# Teks yang disediakan
——

Kilometer.co.id, Jakarta-Seorang ibu adalah tempat mencurahkan isi hati, tempat berbagi rahasia dan tempat untuk berkeluh kesah untuk menyampaikan semua persoalan yang dihadapi anak-anak baik suka maupun duka. Sosok ibupun tak bisa digantikan siapapun termasuk sang ayah, maka untuk menghormati bagaimana sang ibu memberikan diri bagi anak-anak. Makanya, setiap tanggal 22 Desember, selalu dirayakan hari Ibu setiap tahun termasuk tahun 2020 ini, untuk mengetahui sejauhmana peran ibu serta bagaimana bersikap dengan ibu, J. Elsye Christine Nayoan. SH di tengah kesibukannya sebagai lawyer dan berbagai kesibukannya masih bersedia meluangkan waktu untuk berbagi pandagan baimana dirinya melakukan perannya sebagai ibu, isteri dan juga berbagai giat lainnya.
Elsye yang juga pendiri GMDM daan sekaligus pendiri kantor hukum Jefry Tambayong & rekan ini, menegaskan bahwa sebagai seorang ibu sekalipun sibuk tetap utamakan keluarga. Dengan kepiawaiannya membagi perhatian itu, Elsye merasa bersyukur karena hingga kini anak-anaknya bisa bertumbuh dan berkembang dengan baik.
“Anak saya bukan lagi anak kecil yang perlu disapih, maka tak perlu lagi pendampingan seperti dulu, sebab ketiga anak-anak saya sudah dewasa”, terang pengerja GBI ini.
Diceritakannya bahwa anak pertamanya sudah menikah, dan sudah tinggal bersama istrinya di rumahnya sendiri, kemudian anak kedua dan ketiga, sudah kuliah sambil bekerja dan mempunyai usaha sendiri.

——

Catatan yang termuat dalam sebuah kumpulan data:
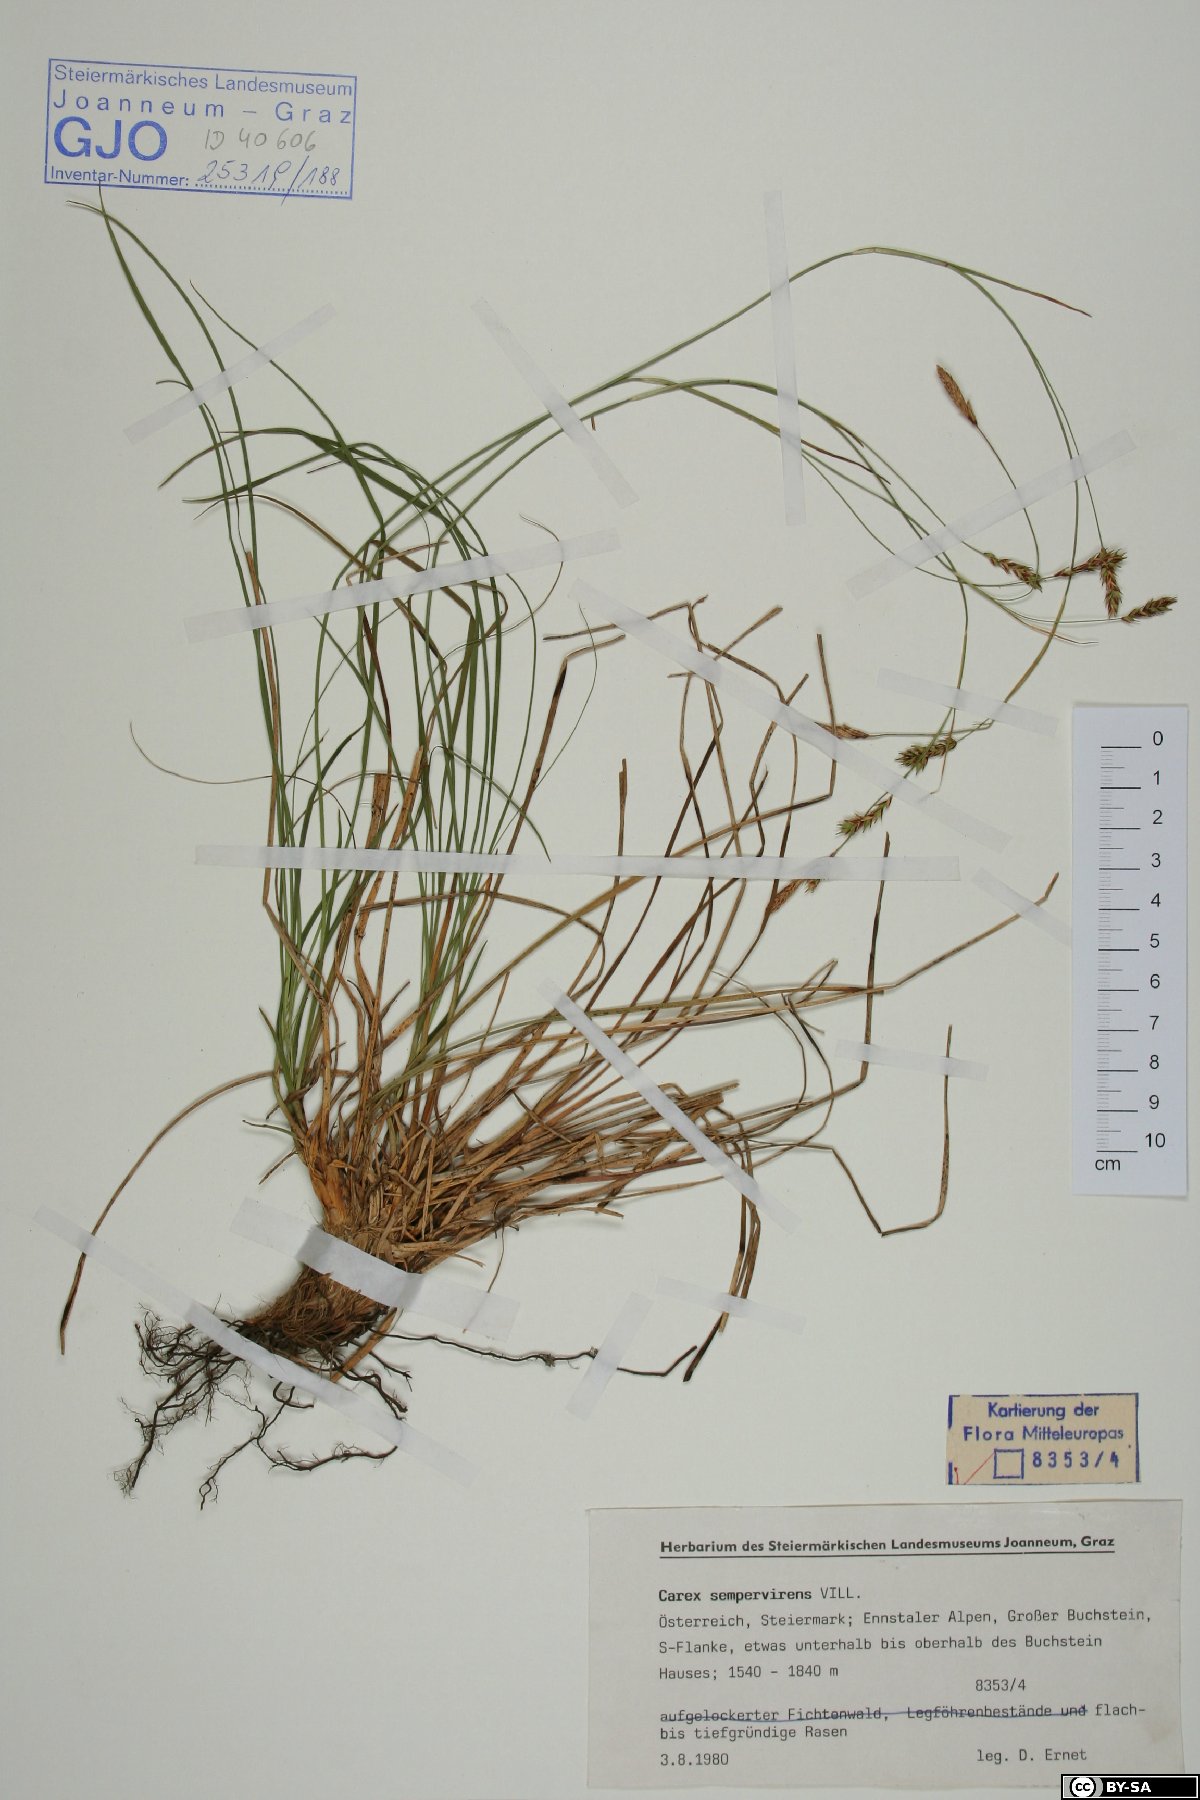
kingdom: Plantae
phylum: Tracheophyta
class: Liliopsida
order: Poales
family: Cyperaceae
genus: Carex
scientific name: Carex sempervirens
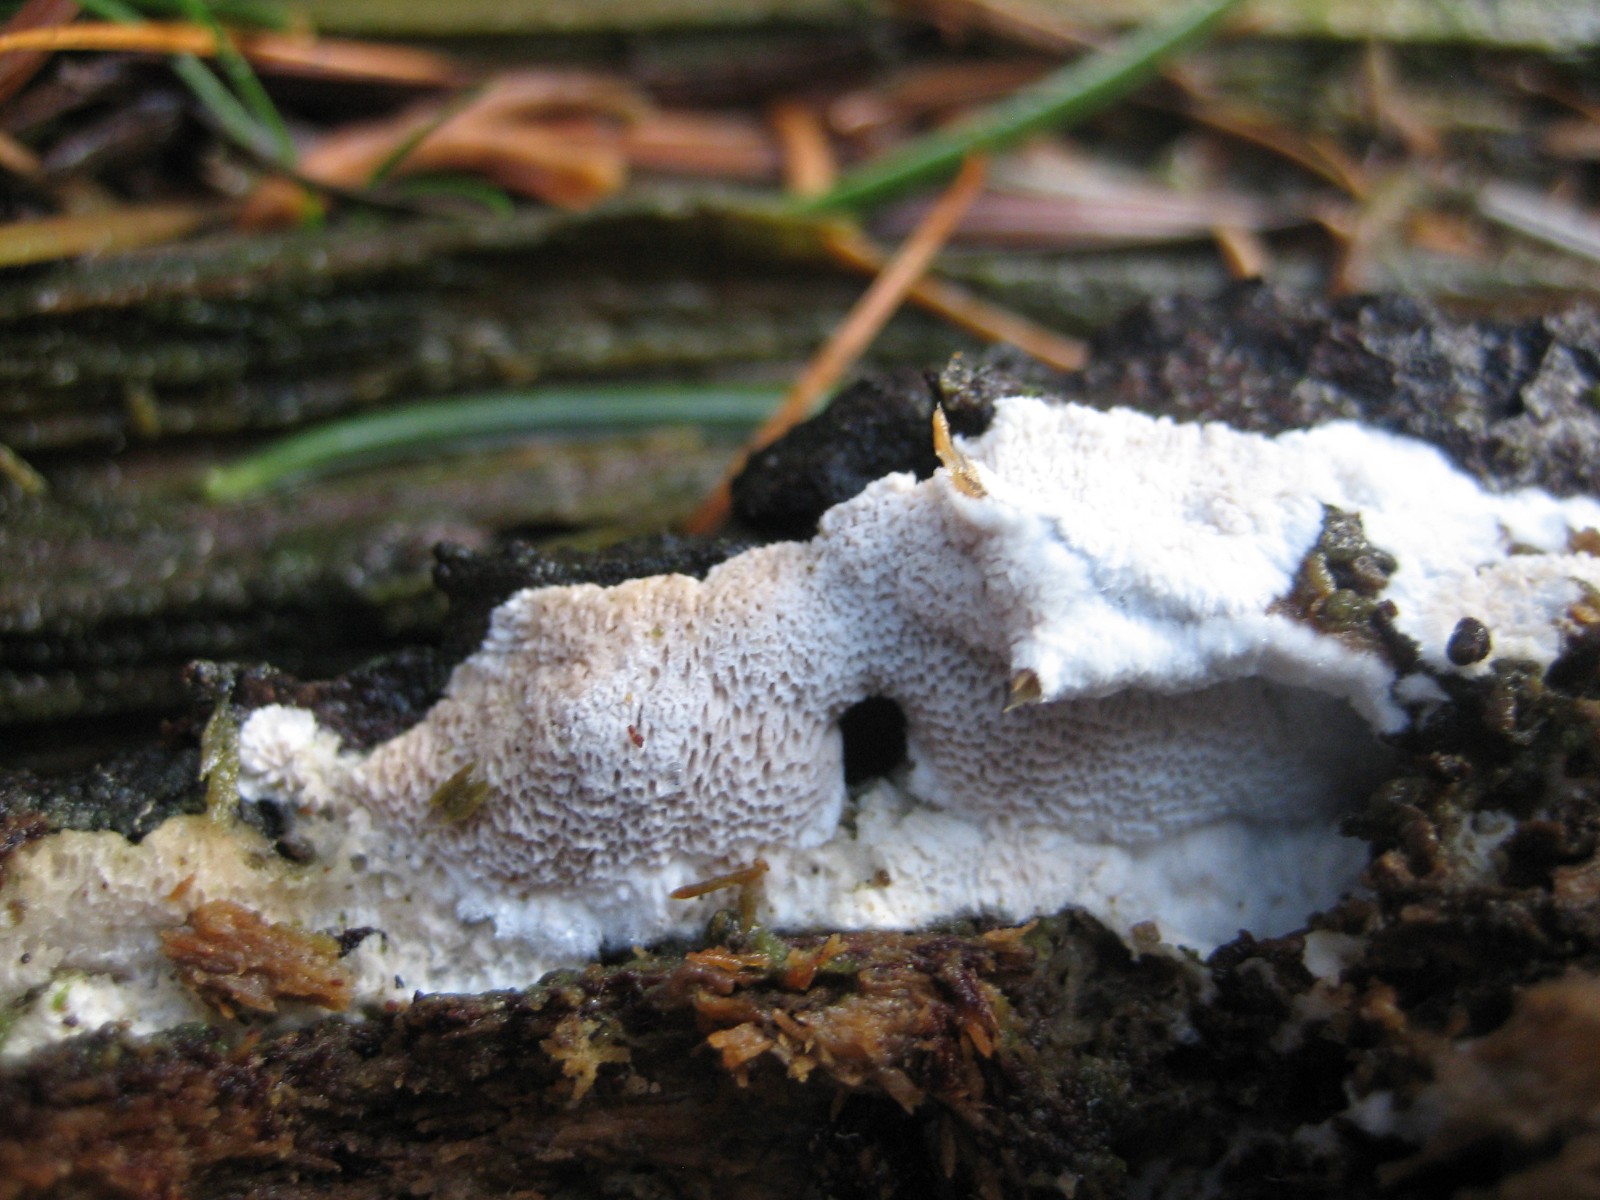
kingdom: Fungi
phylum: Basidiomycota
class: Agaricomycetes
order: Polyporales
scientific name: Polyporales
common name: poresvampordenen
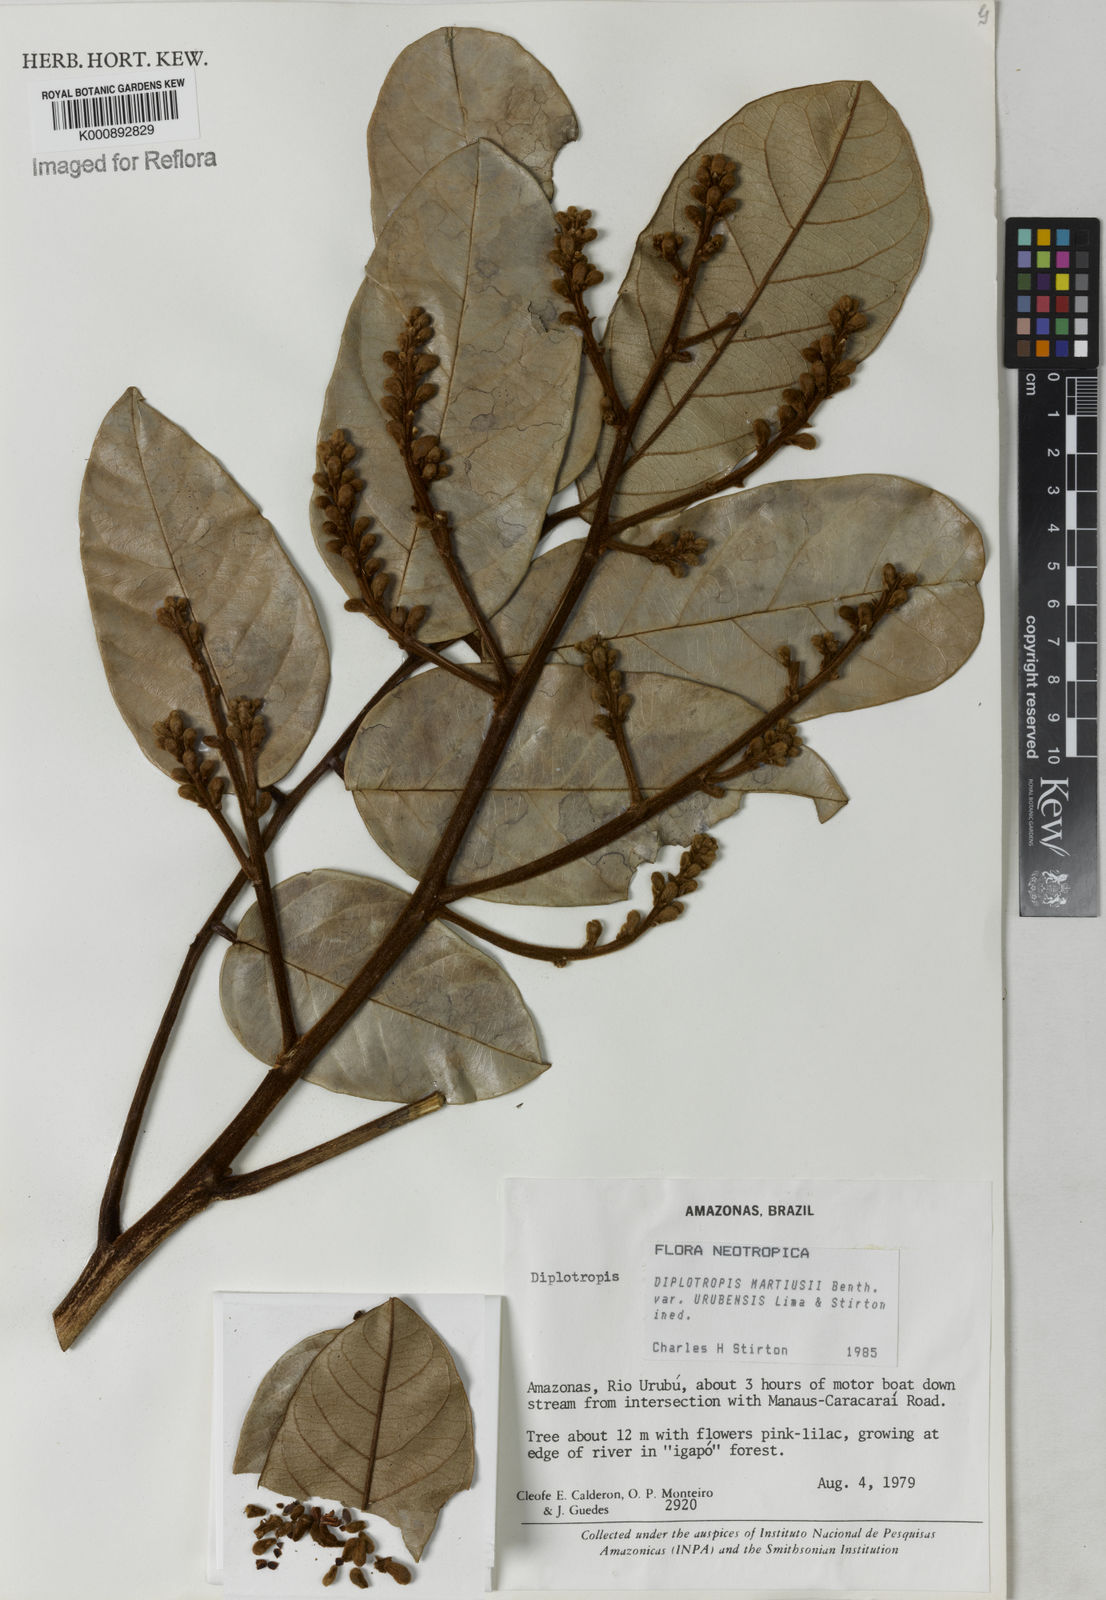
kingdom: Plantae
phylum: Tracheophyta
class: Magnoliopsida
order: Fabales
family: Fabaceae
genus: Diplotropis
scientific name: Diplotropis
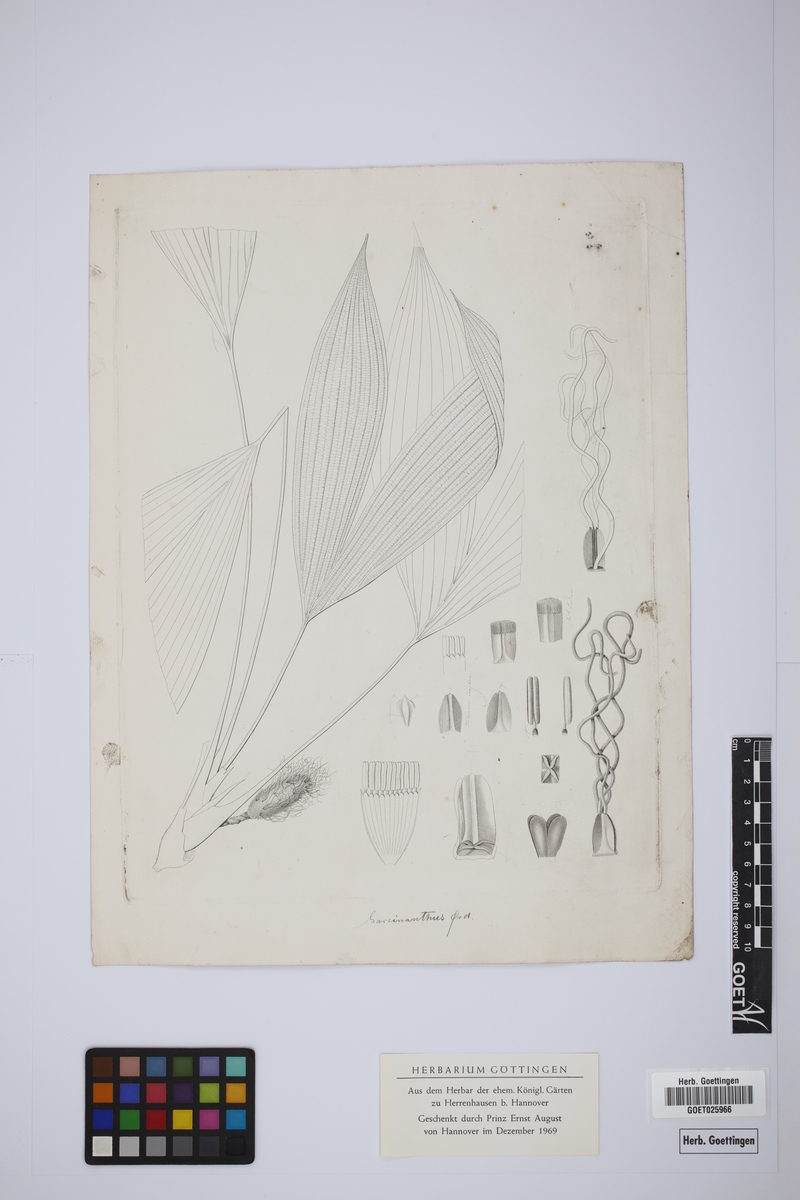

——

# Soal singkat A
Salin kembali bagian catatan dari baris yang memuat "family: Cyperaceae" sampai akhir catatan dengan mengganti "genus" menjadi "marga" tanpa mengubah apa pun lagi, dan jangan sertakan gambar dalam jawaban.
# Soal singkat B
Lanjutkan artikel tentang Hari Ibu dan Elsye Christine Nayoan mulai dari kalimat sesudah kalimat terakhirnya.

# Jawaban A
family: Cyperaceae
marga: Carex
scientific name: Carex sempervirens
kingdom: Fungi
phylum: Basidiomycota
class: Agaricomycetes
order: Polyporales
scientific name: Polyporales
common name: poresvampordenen
kingdom: Plantae
phylum: Tracheophyta
class: Magnoliopsida
order: Fabales
family: Fabaceae
marga: Diplotropis
scientific name: Diplotropis

# Jawaban B
Elsye isteri dari Jefry Tambayong ini sama-sama menyadari di tengah keluarganya mempunyai kesibukan masing-masing. Namun yang lebih penting dari pada itu, bagaimana kualitas waktu yang harus kami sediakan untuk kebersamaan dengan keluarga.
Sebagai contoh terus menjalin komunikasi lewat media sosial seperti whatssap juga telepon, melalui groub whatssap keluarga, kami mempunyai kebiasaan saling mengucapkan selamat pagi, dan ini biasanya dulu-duluan yang menucapkannya, di sisi lain papanya anak-anak, selalu menulis renungan pagi di groub keluarga. Dari renungan yang di share di group tersebut, lalu kami renungkan serta sharingkan untuk jadi berkat dari firman Tuhan tersebut.
Berangkat dari keakraban tersebut maka anak-anak selalu memberitahukan kegiatan awal pagi. “Bagi saya sebagai seorang ibu, saya selalu katakan perlunya jam doa bagi keluarga, baik Steven anak pertama dan istri maupun anak-anak yang lain”, ujar ibu yang baru saja menyelesaikan pendidikan di Lemhanas ini mantab.
Elsye mengatakan di tengah doa safaat bagi bangsa yang biasa dilakukan di gereja, dirumahpun selalu memiliki waktu untuk mesbah keluarga yang disepakati bersama, walupun terkadang ada yang tugas ke luar daerah atau tidak bisa bersama tetapi tetap berdoa serta sharingkan ayat yang menjadi bahan misbah keluarga itu.
Menurutnya Kuantitas perjumpaan itu penting tetapi lebih penting kualitas, maksudnya daripada menyediakan waktu ketemu, lebih baik ketika punya waktu luang bersama dimanfaatkan semaksimal mungkin untuk bisa jalan-jalan bersama. Kenapa, sering kali suami atau papanya anak-anak sering pergi bersama timnya tugas di luar, makanya ketika waktu luang dipastikan untuk kebersamaan dengan keluarga tersebut.
Sikap anak-anaknya terhadap kesibukannya baik sebagai lawyer maupun sang suami yang memimpin pergerakan anti narkoba dan berbagai organisasi, Elsye menjelaskan semua itu bisa diatasi dengan komunikasi. Karena dengan komunikasi itu terbangun pengertian, sehingga mereka melihat apa yang orang tua kerjakan.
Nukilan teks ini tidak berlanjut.